#### Work to complete:
Down to the last line, set down the material below exactly, excluding pictures.

━━━━

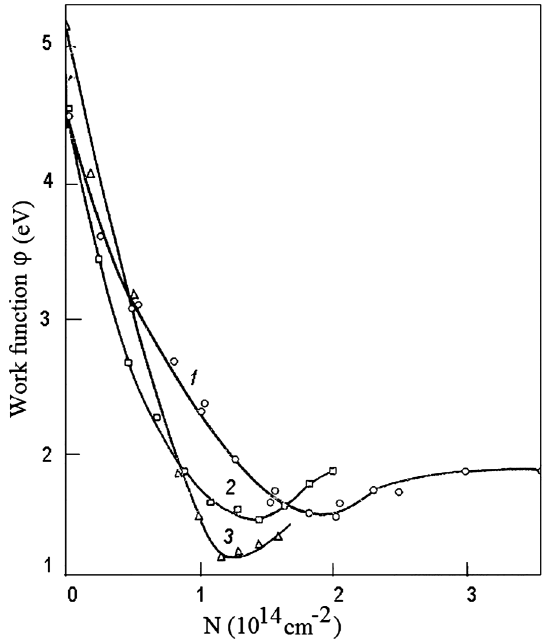
FIG. 11. Dependence of work function on surface cesium concentration for a W surface with different oxygen concentra- tions: (1) clean surface; (2) low oxygen concentration; (3) high oxygen concentration (increase of work function up to 5.3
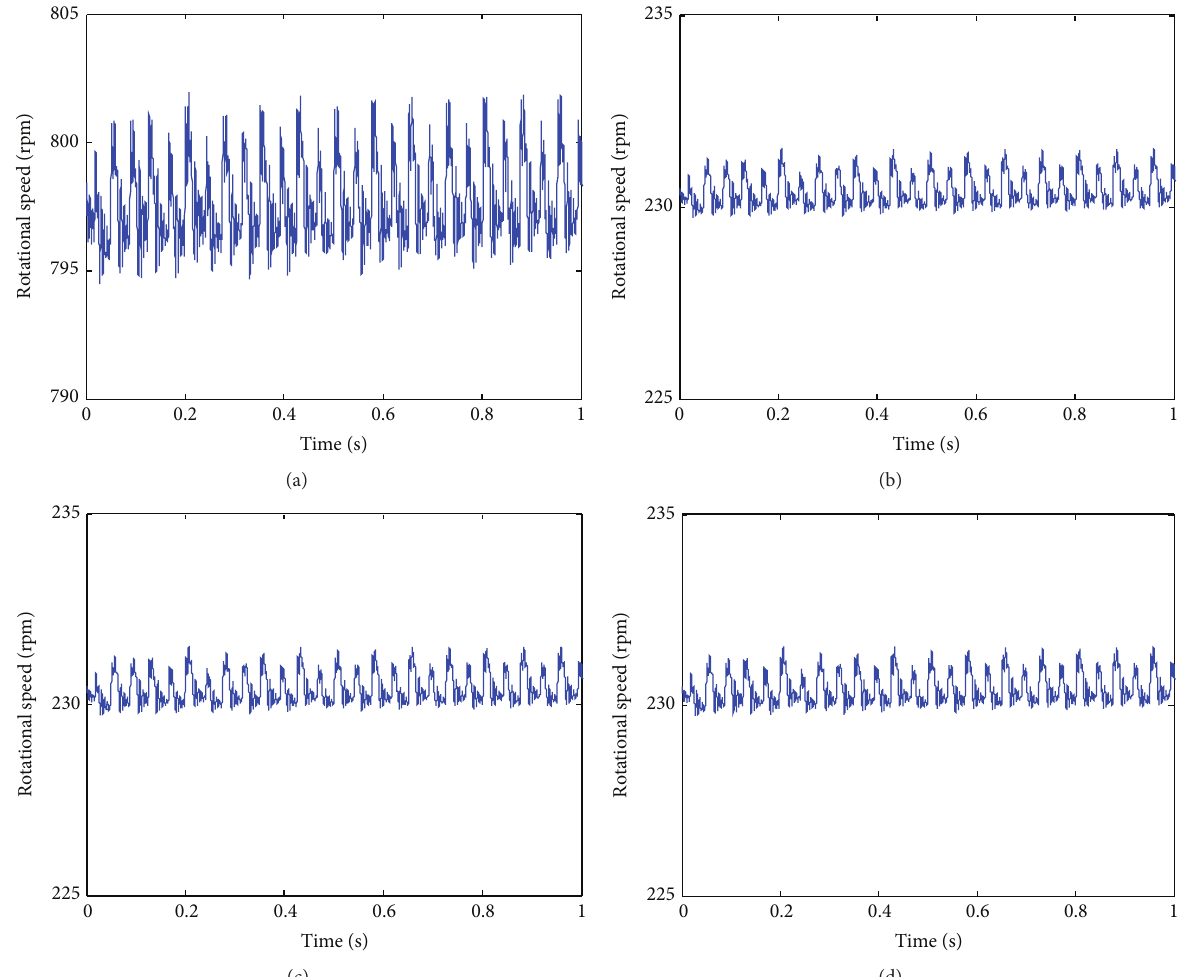
Figure 29: Pinion gear speed of all unloaded gear pairs: (a) the 2nd gear pair, (b) the 3rd gear pair, (c) the 4th gear pair, and (d) the 5th gear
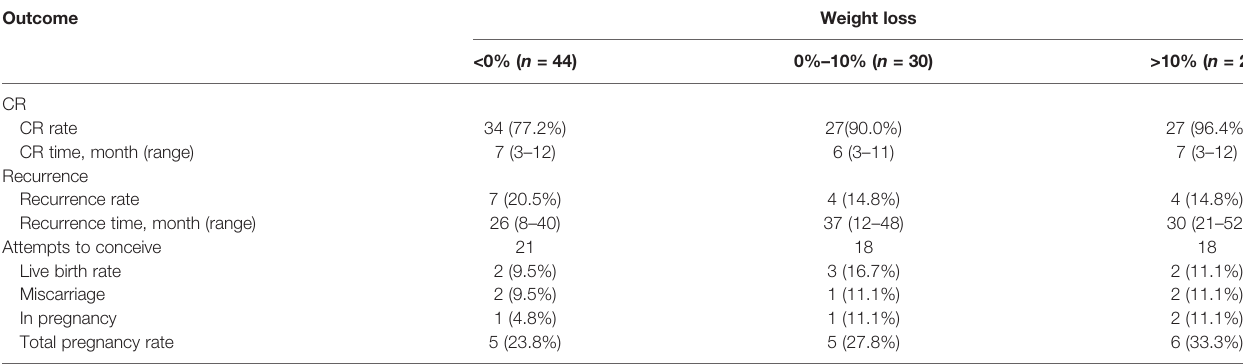
TABLE 4 | Correlation between body weight change and treatment outcomes.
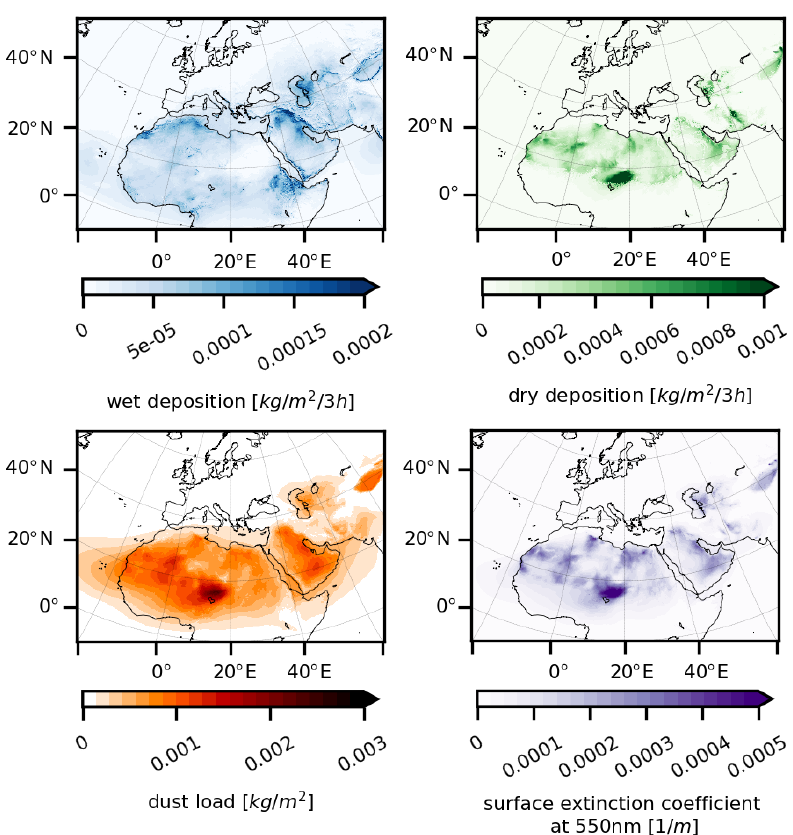
Figure 4. Maps of mean 3-hourly first guess of wet and dry accumulated (over the previous 3h) dust deposition [kgm − 2 (3h) − 1 ] and analysis of total column dust load [kgm − 2 ] and of the dust surface extinction coefficient at 550nm [m − 1 ] calculated for the whole period (2007–2016). Model fields are the ensemble mean.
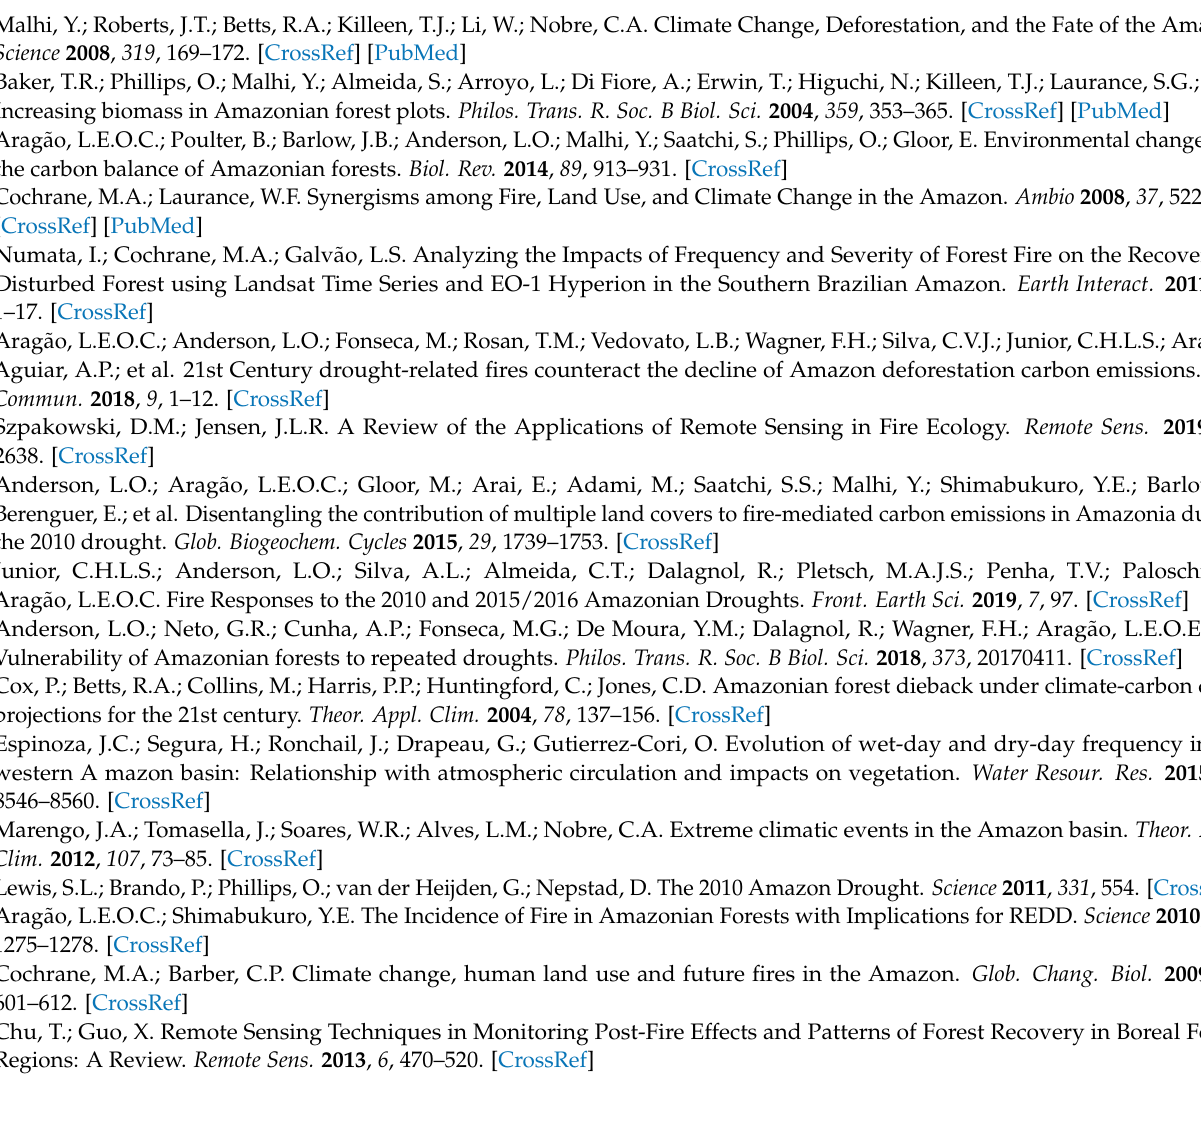
2019, Figure S12: Spatial distribution of cumulative active fires with all confidence levels on 0.1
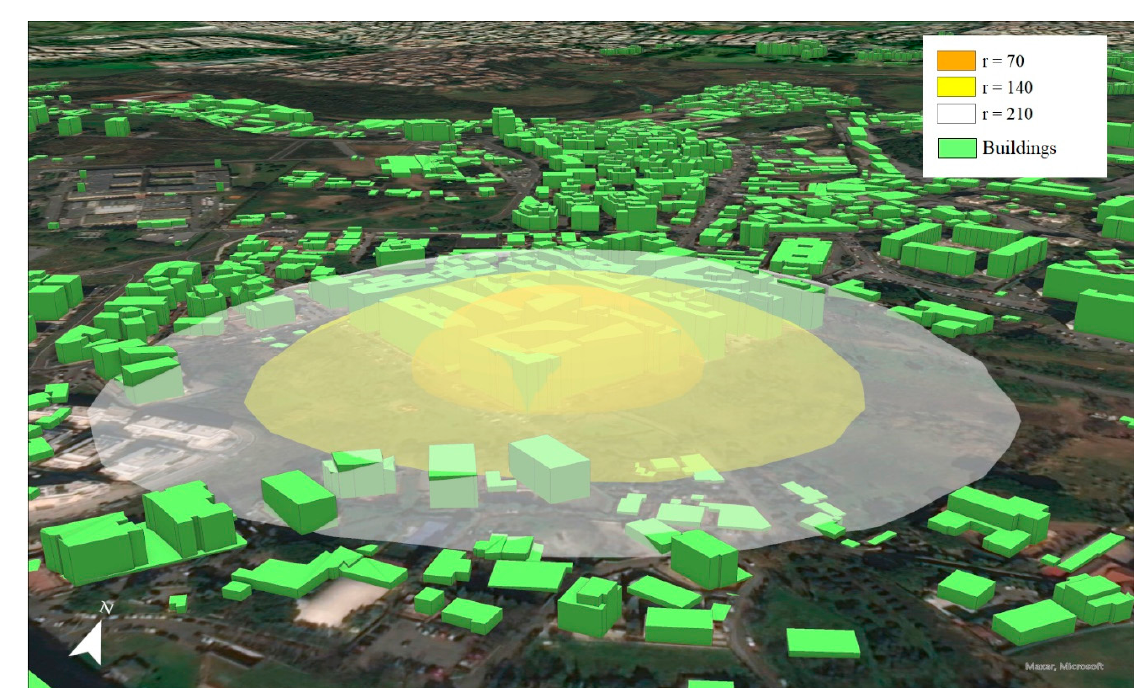
Figure 7. Prime three-dimensional model considering the possibility of representing the buffer zones in terms of semispheres, proceeding toward a system where all the elements (the same as in Figure 4) are reported as solid in ArcGIS Pro. Source: authors’ elaboration.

━━━━

#### Answer for the task:
FIG. 11. Dependence of work function on surface cesium concentration for a W surface with different oxygen concentra- tions: (1) clean surface; (2) low oxygen concentration; (3) high oxygen concentration (increase of work function up to 5.3
Figure 29: Pinion gear speed of all unloaded gear pairs: (a) the 2nd gear pair, (b) the 3rd gear pair, (c) the 4th gear pair, and (d) the 5th gear
TABLE 4 | Correlation between body weight change and treatment outcomes.
Figure 4. Maps of mean 3-hourly first guess of wet and dry accumulated (over the previous 3h) dust deposition [kgm − 2 (3h) − 1 ] and analysis of total column dust load [kgm − 2 ] and of the dust surface extinction coefficient at 550nm [m − 1 ] calculated for the whole period (2007–2016). Model fields are the ensemble mean.
2019, Figure S12: Spatial distribution of cumulative active fires with all confidence levels on 0.1
Figure 7. Prime three-dimensional model considering the possibility of representing the buffer zones in terms of semispheres, proceeding toward a system where all the elements (the same as in Figure 4) are reported as solid in ArcGIS Pro. Source: authors’ elaboration.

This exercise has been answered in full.